Die Bundesrepublik Deutschland hat bei den Vereinten Nationen in New York zwei Urkunden hinterlegt, mit denen sie internationale Vereinbarungen zum weltweiten Verbot von langlebigen Umweltgiften ratifiziert. Zum einen handelt es sich dabei um das Stockholmer Uebereinkommen vom Mai 2001, der sogenannten "POP-Konvention", zum anderen um das Protokoll ueber persistente organische Schadstoffe (POP) zum Genfer Luftreinhalteabkommen, das Deutschland 1998 gezeichnet hat. "Deutschland gehoert zu den ersten Staaten, die das Stockholmer Uebereinkommen ratifiziert haben. Das zeigt, welchen hohen Stellenwert wir der vollstaendigen Reduzierung dieser gefaehrlichen Chemikalien beimessen", sagte Bundesumweltminister Juergen Trittin.

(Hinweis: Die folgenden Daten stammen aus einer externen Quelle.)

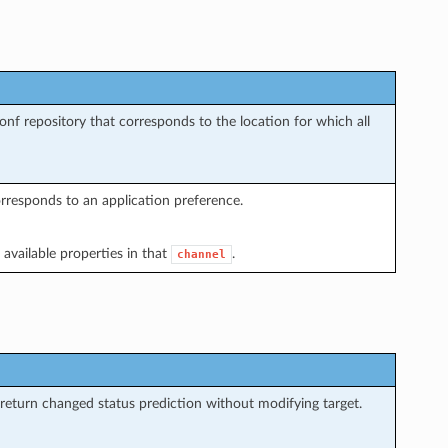
conf repository that corresponds to the location for which all
orresponds to an application preference.
 available properties in that
.
channel
return changed status prediction without modifying target.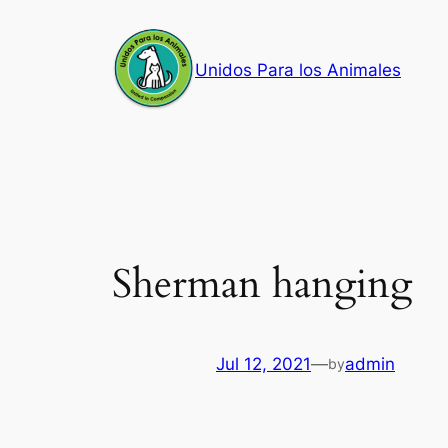
Skip
to
Unidos Para los Animales
content
Sherman hanging
Jul 12, 2021
—
admin
by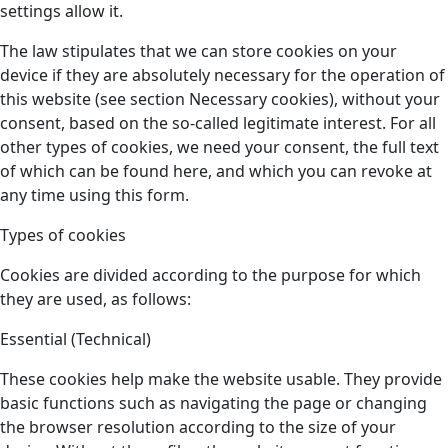
settings allow it.
The law stipulates that we can store cookies on your
device if they are absolutely necessary for the operation of
this website (see section Necessary cookies), without your
consent, based on the so-called legitimate interest. For all
other types of cookies, we need your consent, the full text
of which can be found here, and which you can revoke at
any time using this form.
Types of cookies
Cookies are divided according to the purpose for which
they are used, as follows:
Essential (Technical)
These cookies help make the website usable. They provide
basic functions such as navigating the page or changing
the browser resolution according to the size of your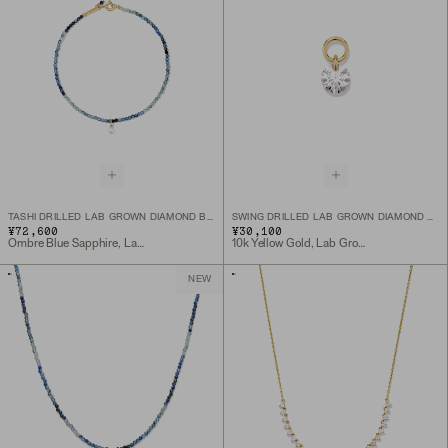
TASHI DRILLED LAB GROWN DIAMOND BRACELET
SWING DRILLED LAB GROWN DIAMOND HOOP CHARM
¥72,600
¥30,100
Ombre Blue Sapphire, Lab Grown Diamond, 10k Yellow Gold
10k Yellow Gold, Lab Grown Diamond
NEW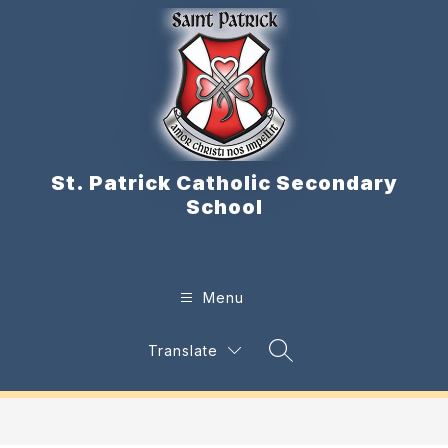
Skip
to
content
St. Patrick Catholic Secondary
School
Menu
Translate
Search Site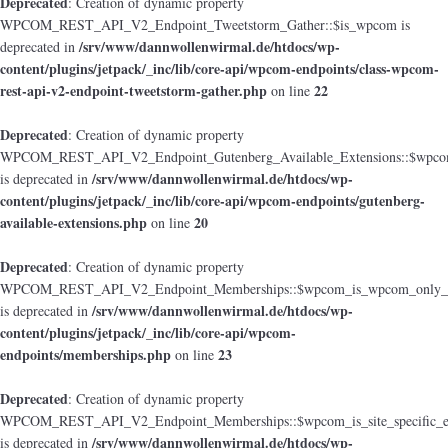
Deprecated
: Creation of dynamic property
WPCOM_REST_API_V2_Endpoint_Tweetstorm_Gather::$is_wpcom is
/srv/www/dannwollenwirmal.de/htdocs/wp-
deprecated in
content/plugins/jetpack/_inc/lib/core-api/wpcom-endpoints/class-wpcom-
rest-api-v2-endpoint-tweetstorm-gather.php
22
on line
Deprecated
: Creation of dynamic property
WPCOM_REST_API_V2_Endpoint_Gutenberg_Available_Extensions::$wpcom_i
/srv/www/dannwollenwirmal.de/htdocs/wp-
is deprecated in
content/plugins/jetpack/_inc/lib/core-api/wpcom-endpoints/gutenberg-
available-extensions.php
20
on line
Deprecated
: Creation of dynamic property
WPCOM_REST_API_V2_Endpoint_Memberships::$wpcom_is_wpcom_only_e
/srv/www/dannwollenwirmal.de/htdocs/wp-
is deprecated in
content/plugins/jetpack/_inc/lib/core-api/wpcom-
endpoints/memberships.php
23
on line
Deprecated
: Creation of dynamic property
WPCOM_REST_API_V2_Endpoint_Memberships::$wpcom_is_site_specific_e
/srv/www/dannwollenwirmal.de/htdocs/wp-
is deprecated in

Das weltweite Verbot fuer das "dreckige Dutzend" im Rahmen der POP-Konvention, darunter fuer Dioxine und PCB, ist nach Ansicht des Ministers ein grosser Erfolg fuer den Umwelt- und Gesundheitsschutz sowie ein bedeutsamer Schritt beim Aufbau eines umfassenden internationalen Chemikalienmanagements. "Mit der zuegigen Ratifizierung der Vereinbarung haben wir zugleich deutlich gemacht, dass wir es ernst meinen mit der deutschen Bewerbung um den Sitz des Konventionssekretariats", sagte Juergen Trittin. Diese Entscheidung wird auf der 1. Vertragsstaatenkonferenz nach Inkrafttreten des Uebereinkommens getroffen, d.h. wenn 50 Ratifikationsurkunden hinterlegt wurden.

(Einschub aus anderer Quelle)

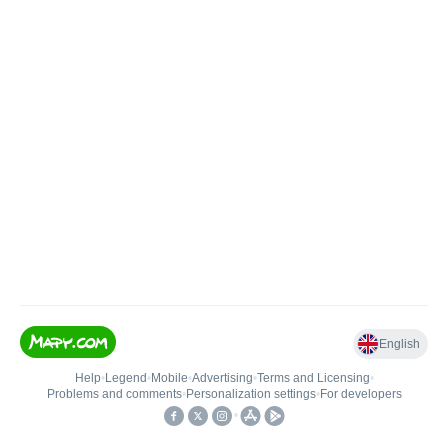
English
Help
•
Legend
•
Mobile
•
Advertising
•
Terms and Licensing
•
Problems and comments
•
Personalization settings
•
For developers
•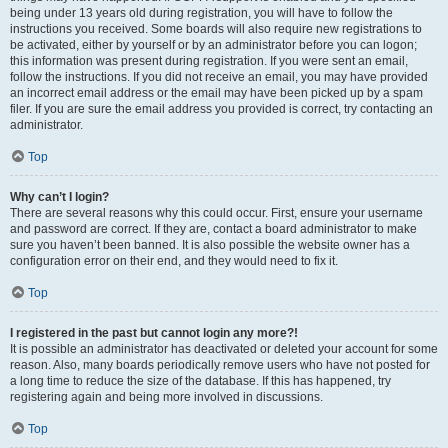
being under 13 years old during registration, you will have to follow the
instructions you received. Some boards will also require new registrations to
be activated, either by yourself or by an administrator before you can logon;
this information was present during registration. If you were sent an email,
follow the instructions. If you did not receive an email, you may have provided
an incorrect email address or the email may have been picked up by a spam
filer. If you are sure the email address you provided is correct, try contacting an
administrator.
Top
Why can’t I login?
There are several reasons why this could occur. First, ensure your username
and password are correct. If they are, contact a board administrator to make
sure you haven’t been banned. It is also possible the website owner has a
configuration error on their end, and they would need to fix it.
Top
I registered in the past but cannot login any more?!
It is possible an administrator has deactivated or deleted your account for some
reason. Also, many boards periodically remove users who have not posted for
a long time to reduce the size of the database. If this has happened, try
registering again and being more involved in discussions.
Top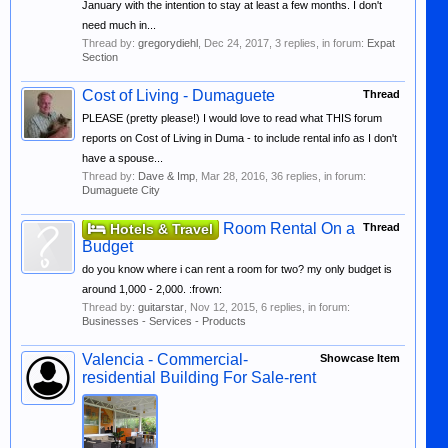
January with the intention to stay at least a few months. I don't
need much in...
Thread by:
gregorydiehl
,
Dec 24, 2017
, 3 replies, in forum:
Expat
Section
Cost of Living - Dumaguete
Thread
PLEASE (pretty please!) I would love to read what THIS forum
reports on Cost of Living in Duma - to include rental info as I don't
have a spouse...
Thread by:
Dave & Imp
,
Mar 28, 2016
, 36 replies, in forum:
Dumaguete City
Room Rental On a
Hotels & Travel
Thread
Budget
do you know where i can rent a room for two? my only budget is
around 1,000 - 2,000. :frown:
Thread by:
guitarstar
,
Nov 12, 2015
, 6 replies, in forum:
Businesses - Services - Products
Valencia - Commercial-
Showcase Item
residential Building For Sale-rent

Die POP-Konvention sieht ein weltweites Verbot der Herstellung und Verwendung von zunaechst 12 Umweltgiften vor, darunter fuer 8 Pflanzenschutzmittel wie u.a. DDT, fuer Dioxine, Furane sowie polychlorierte Biphenyle (PCB) und Hexachlorbenzol. Diese Stoffe zeichnen sich durch ihre Giftigkeit, Langlebigkeit und ihr Potenzial, sich in der Umwelt und der Nahrungskette anzureichern, aus.

Innerhalb der EU sind die Pflanzenschutzmittel unter den POPs seit langem verboten. Fuer andere Stoffe wie PCB und Dioxine gelten in Deutschland und der EU scharfe Bestimmungen und strenge Grenzwerte. Da die Entwicklungslaender nach Auffassung Trittins die Hauptlast bei der Umsetzung der Konvention tragen, muessen sie von den Industriestaaten finanziell und technisch unterstuetzt werden.